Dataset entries
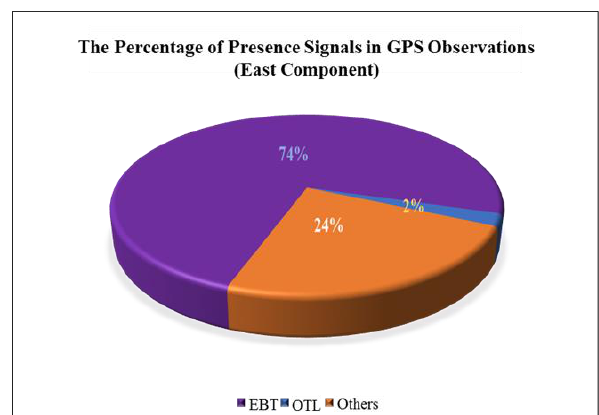
Figure 3. The fitting points between two configurations.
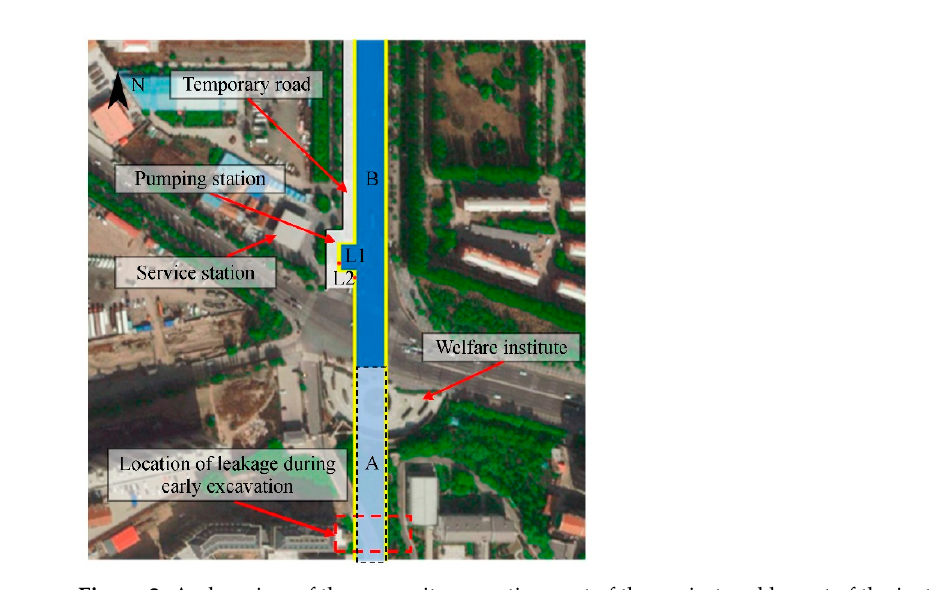
Figure 2. A plan view of the open pit excavation part of the project and layout of the instrumentation.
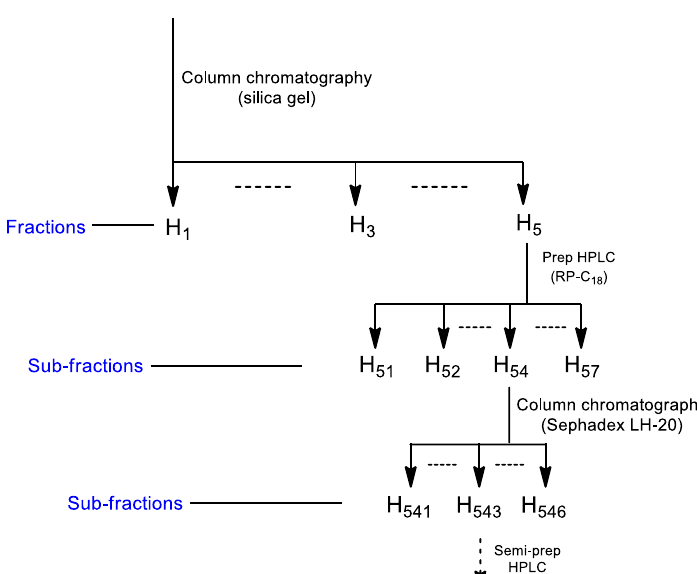
Figure 3. Chemical structures of compounds 1 – 5 .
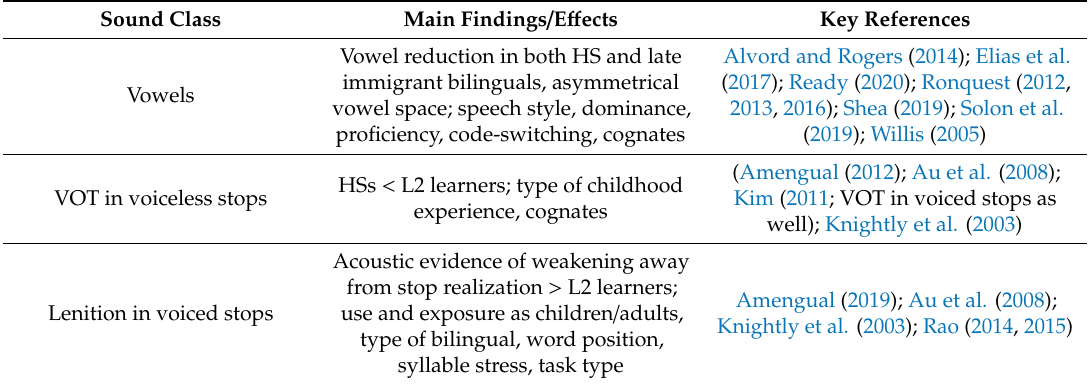
Table 1. Summary of relevant studies on the vowels and stop consonants of heritage Spanish in contact with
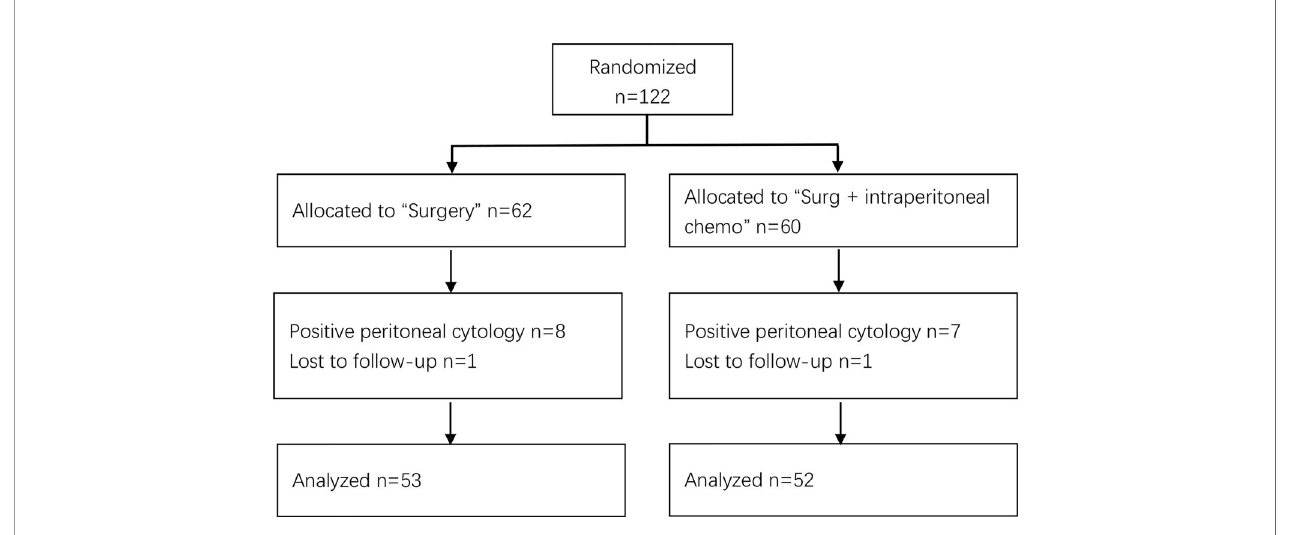
FIGURE 1 | Flowchart of the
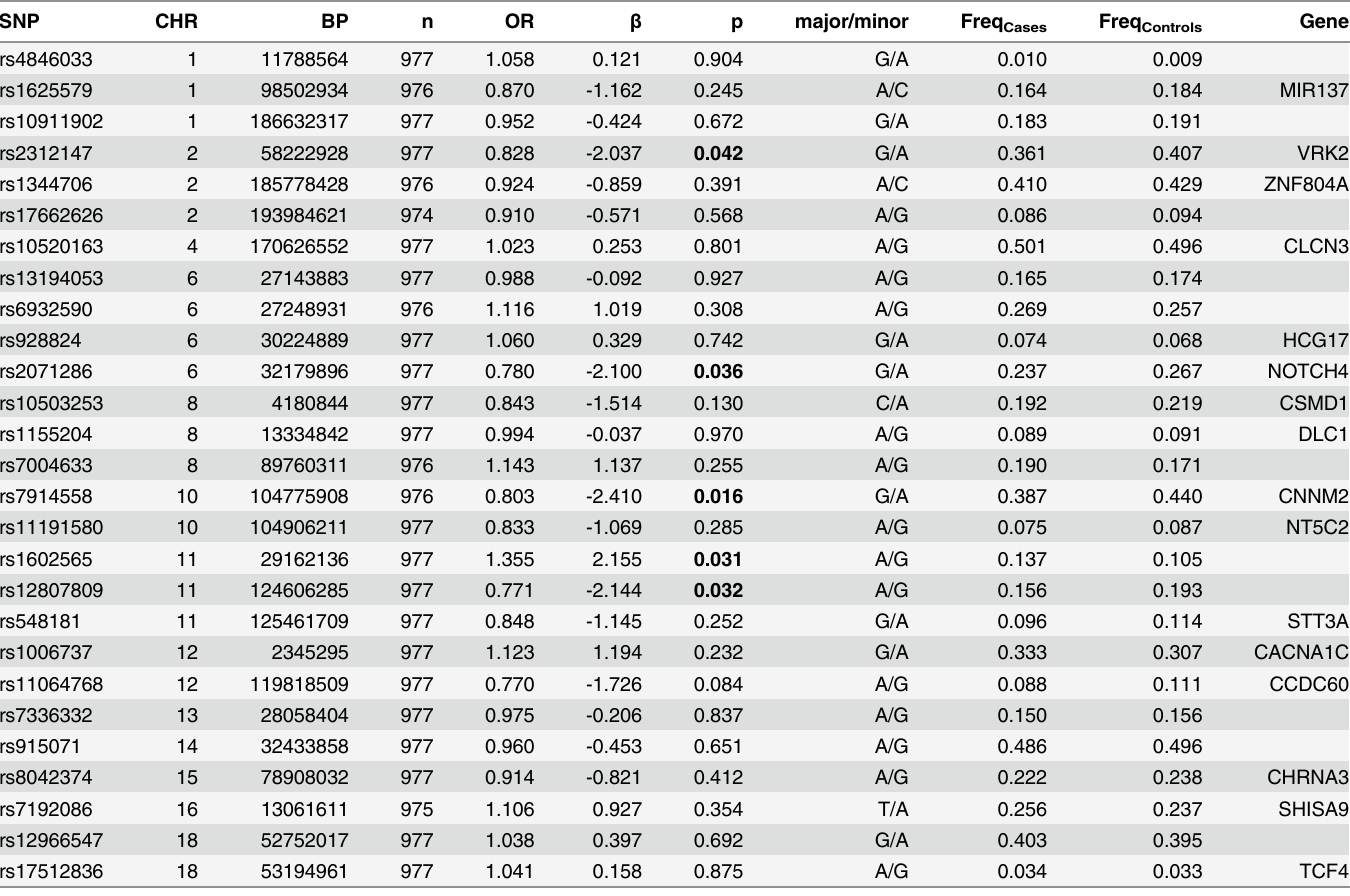
Table 2. Replication of previously reported autosomal SNPs associated with schizophrenia in GWAS studies.[9 – 22]. p-values were obtained using logistic regression with the first 3 principal components as covariates.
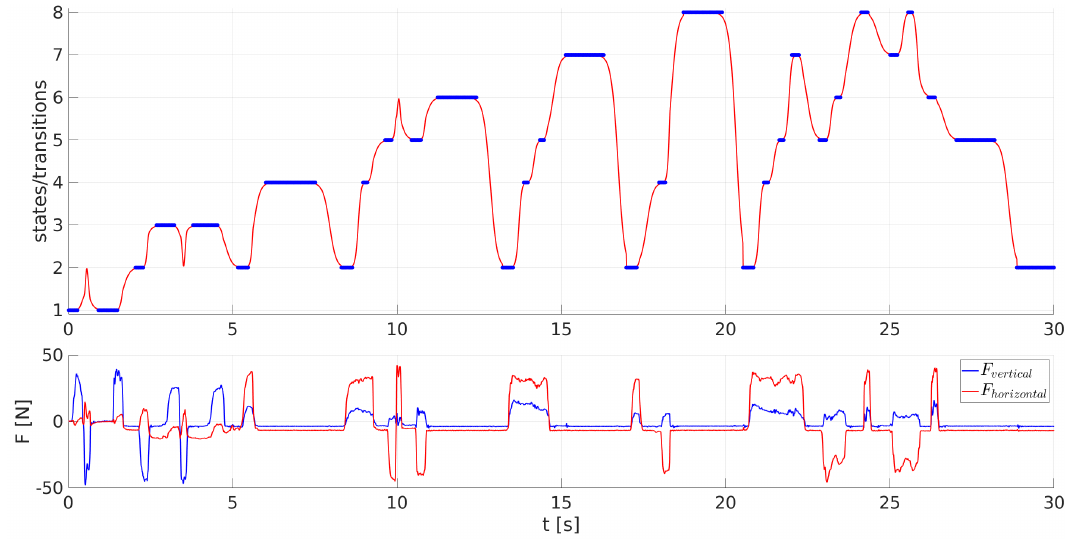
Figure 9. Transitions of the PSS between states 1–8 as a function of time with the forces exerted on the grippers of the humanoid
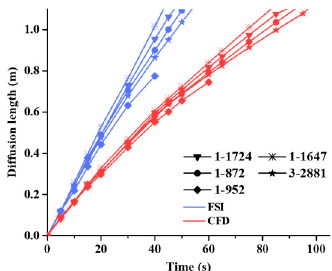
Figure 10. Variation of grouting diffusion length with time .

__INSTRUCTIONS TO FOLLOW__.
Leave the pictures out and reproduce every record above exactly.

__EXPECTED ANSWER__.
Figure 3. The fitting points between two configurations.
Figure 2. A plan view of the open pit excavation part of the project and layout of the instrumentation.
Figure 3. Chemical structures of compounds 1 – 5 .
Table 1. Summary of relevant studies on the vowels and stop consonants of heritage Spanish in contact with
FIGURE 1 | Flowchart of the
Table 2. Replication of previously reported autosomal SNPs associated with schizophrenia in GWAS studies.[9 – 22]. p-values were obtained using logistic regression with the first 3 principal components as covariates.
Figure 9. Transitions of the PSS between states 1–8 as a function of time with the forces exerted on the grippers of the humanoid
Figure 10. Variation of grouting diffusion length with time .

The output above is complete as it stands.